• [PASSAGE TO READ]
☆ ☆ ☆ ☆ ☆ ☆ ☆

Paparazzi

After “Paparazzi” flops at the box office, the USA Network should offer a few thousand for broadcast rights and slip it into their rotation of mediocre made-for-TV thrillers. I doubt anyone would notice that a theatrical release had somehow gotten into the mix.

Much has been made of the fact that this movie was directed by a Hollywood hairstylist named Paul Abascal instead of an experienced director, but believe me, the directing is only one of its problems. More significant, I would say, is the preposterous, laughable screenplay by Forrest Smith, also a first-timer. Even if Hitchcock had directed this, it would have turned out stupid. It just would have had cooler shots.

The film addresses a problem we have all dealt with at some point, the problem of tabloid photographers stalking us day and night and then causing an accident that almost kills our family. Who among us can claim not to have contemplated revenge at such times?

Bo Laramie (Cole Hauser), new Hollywood action star and family man, does more than contemplate revenge. He casually and at first somewhat accidentally enacts it! He is hassled first by Rex Harper (Tom Sizemore), a sleazy photographer who keeps taking pictures of Bo’s wife (Robin Tunney) and son (Blake Bryan) when they’re out in public. When Rex refuses to cease his intrusive behavior, Bo punches him in the face, which is exactly what Rex wanted, since he had three of his sleazy associates hiding in a van, capturing the whole thing.

One night not long after this event, the quartet of paparazzi — who all work for a magazine called “Paparazzi,” by the way, a magazine that can be found in newsracks on every street corner, next to the LA Times — are pursuing the Laramie family in their cars, leading to an auto accident in which the wife and son are badly injured. There’s no proof the photogs caused the wreck, so it’s up to Bo to seek revenge on his own, while a useless police detective (Dennis Farina) lurks in the fringes and acts like Columbo.

☆ ☆ ☆ ☆ ☆ ☆ ☆

• [QUESTIONS TO ANSWER]
(a) Write out word for word the part of the Paparazzi review starting at "The film addresses" and ending at "at such times?".
(b) Carry the Paparazzi movie review on from its last sentence.

• [SUPPLIED ENTRIES]
☆ ☆ ☆ ☆ ☆ ☆ ☆

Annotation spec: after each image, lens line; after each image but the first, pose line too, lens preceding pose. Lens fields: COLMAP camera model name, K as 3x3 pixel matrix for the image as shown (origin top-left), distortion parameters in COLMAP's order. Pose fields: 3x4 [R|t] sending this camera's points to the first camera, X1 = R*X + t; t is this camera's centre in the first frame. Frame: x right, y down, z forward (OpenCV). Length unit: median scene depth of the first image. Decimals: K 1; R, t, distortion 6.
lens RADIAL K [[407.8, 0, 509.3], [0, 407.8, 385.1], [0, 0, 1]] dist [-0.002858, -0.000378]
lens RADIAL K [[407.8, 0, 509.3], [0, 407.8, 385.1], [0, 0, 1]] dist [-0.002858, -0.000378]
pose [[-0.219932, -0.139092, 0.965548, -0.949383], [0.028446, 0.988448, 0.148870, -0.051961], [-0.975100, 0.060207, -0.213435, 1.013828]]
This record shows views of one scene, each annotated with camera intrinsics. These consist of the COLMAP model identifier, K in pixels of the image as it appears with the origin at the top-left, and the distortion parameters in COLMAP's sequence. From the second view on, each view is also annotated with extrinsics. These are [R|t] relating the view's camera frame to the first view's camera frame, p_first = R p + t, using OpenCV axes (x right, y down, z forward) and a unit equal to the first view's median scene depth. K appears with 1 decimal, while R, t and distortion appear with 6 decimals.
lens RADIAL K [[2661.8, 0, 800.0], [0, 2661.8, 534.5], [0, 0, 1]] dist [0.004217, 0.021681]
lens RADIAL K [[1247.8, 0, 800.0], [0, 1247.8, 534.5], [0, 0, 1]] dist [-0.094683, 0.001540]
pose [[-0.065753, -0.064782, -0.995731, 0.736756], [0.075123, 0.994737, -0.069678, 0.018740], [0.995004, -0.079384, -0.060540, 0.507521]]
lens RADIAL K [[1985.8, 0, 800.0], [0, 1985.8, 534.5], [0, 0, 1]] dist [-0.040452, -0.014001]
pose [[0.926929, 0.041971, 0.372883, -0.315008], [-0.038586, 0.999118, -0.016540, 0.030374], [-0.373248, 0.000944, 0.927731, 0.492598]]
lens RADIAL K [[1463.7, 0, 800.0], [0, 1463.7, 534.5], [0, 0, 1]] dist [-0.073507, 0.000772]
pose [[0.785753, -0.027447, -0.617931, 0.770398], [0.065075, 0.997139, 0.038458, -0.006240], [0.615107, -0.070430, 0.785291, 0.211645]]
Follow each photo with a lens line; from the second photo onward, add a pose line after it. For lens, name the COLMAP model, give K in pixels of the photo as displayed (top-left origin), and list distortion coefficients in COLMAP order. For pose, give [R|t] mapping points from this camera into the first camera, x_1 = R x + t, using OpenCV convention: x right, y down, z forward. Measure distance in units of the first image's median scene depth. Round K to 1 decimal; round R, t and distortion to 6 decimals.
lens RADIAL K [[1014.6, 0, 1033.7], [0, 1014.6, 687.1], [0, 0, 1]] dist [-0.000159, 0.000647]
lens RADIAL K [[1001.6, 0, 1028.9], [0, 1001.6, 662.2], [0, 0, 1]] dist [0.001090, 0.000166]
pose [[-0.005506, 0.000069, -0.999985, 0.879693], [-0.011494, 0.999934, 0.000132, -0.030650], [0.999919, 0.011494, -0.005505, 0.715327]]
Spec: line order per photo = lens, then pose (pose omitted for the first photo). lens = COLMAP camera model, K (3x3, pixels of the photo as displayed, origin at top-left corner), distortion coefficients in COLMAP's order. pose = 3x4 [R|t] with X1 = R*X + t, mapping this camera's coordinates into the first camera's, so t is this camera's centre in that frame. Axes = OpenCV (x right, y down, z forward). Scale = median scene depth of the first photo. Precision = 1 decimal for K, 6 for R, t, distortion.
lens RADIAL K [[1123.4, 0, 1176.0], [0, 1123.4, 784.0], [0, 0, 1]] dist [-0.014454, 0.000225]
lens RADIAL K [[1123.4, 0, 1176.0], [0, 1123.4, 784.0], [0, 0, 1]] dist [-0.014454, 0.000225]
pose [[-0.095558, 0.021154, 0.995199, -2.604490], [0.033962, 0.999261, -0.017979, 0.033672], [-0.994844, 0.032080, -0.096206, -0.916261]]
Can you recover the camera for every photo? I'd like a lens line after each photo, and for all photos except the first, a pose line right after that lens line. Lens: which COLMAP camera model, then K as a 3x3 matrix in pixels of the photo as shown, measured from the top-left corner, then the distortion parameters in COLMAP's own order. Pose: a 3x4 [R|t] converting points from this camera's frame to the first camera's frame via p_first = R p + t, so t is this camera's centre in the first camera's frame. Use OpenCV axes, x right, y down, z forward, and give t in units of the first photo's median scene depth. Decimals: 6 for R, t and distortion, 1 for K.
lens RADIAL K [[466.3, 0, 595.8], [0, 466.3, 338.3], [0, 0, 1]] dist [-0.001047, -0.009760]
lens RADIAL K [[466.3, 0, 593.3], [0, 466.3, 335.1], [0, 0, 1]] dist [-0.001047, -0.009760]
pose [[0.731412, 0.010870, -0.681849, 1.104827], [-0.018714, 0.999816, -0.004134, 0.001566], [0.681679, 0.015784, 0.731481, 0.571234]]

☆ ☆ ☆ ☆ ☆ ☆ ☆

• [EXERCISE RESPONSES]
(a)
The film addresses a problem we have all dealt with at some point, the problem of tabloid photographers stalking us day and night and then causing an accident that almost kills our family. Who among us can claim not to have contemplated revenge at such times?

(b)
Rex Harper is a ridiculously unmotivated bad guy, the sort of character who would have been rejected immediately if Forrest Smith had shown him to his Screenwriting 101 professor first. A scene of Rex alone in his dimly lit den of surveillance equipment and film canisters has him saying, to no one, “Bo Laramie, I’m going to destroy your life, and I’m going to enjoy doing it!” I can understand the frustration celebrities must feel with paparazzi — that’s one thing Abascal conveys pretty well — but making your villain a one-dimensional portrait of pure evil (he’s abusive to women, too, of course) only makes the audience laugh at you. Paparazzi don’t set out to destroy people’s lives; it’s a by-product of what they DO set out for, which is to take provocative photos that will make money for them.

Now, Bo Laramie is not blameless, either. In the movie’s system of values, if people harass your family and cause them injury — but not death — you are allowed to track the offenders down and murder them. Most movies have a eye-for-an-eye system: Bad guys don’t get killed unless they kill first. But “Paparazzi” considers invasion of privacy and causing a non-fatal car accident worthy of death — and, alarmingly, we are never expected to question this philosophy. Bo isn’t presented as an anti-hero, or someone who’s gone off the deep end. In fact, the one time he directly kills someone himself (instead of merely arranging the death through creative means), it’s not even shown to us — probably because if it were shown, we’d start thinking, “Wait, why did this guy deserve to die, exactly?”

The real treat in this lame cheese-fest is Tom Sizemore. He seems to have studied under William Shatner, randomly shouting some words while whispering the words right next to them. His performance is unintentionally hilarious, and ups the film’s enjoyability factor considerably. The whole movie is bad — grandiose, over-the-top and ridiculous — but it’s amusingly bad.

D+ (1 hr., 28 min.; PG-13, some profanity, a little violence, some very brief sexuality.)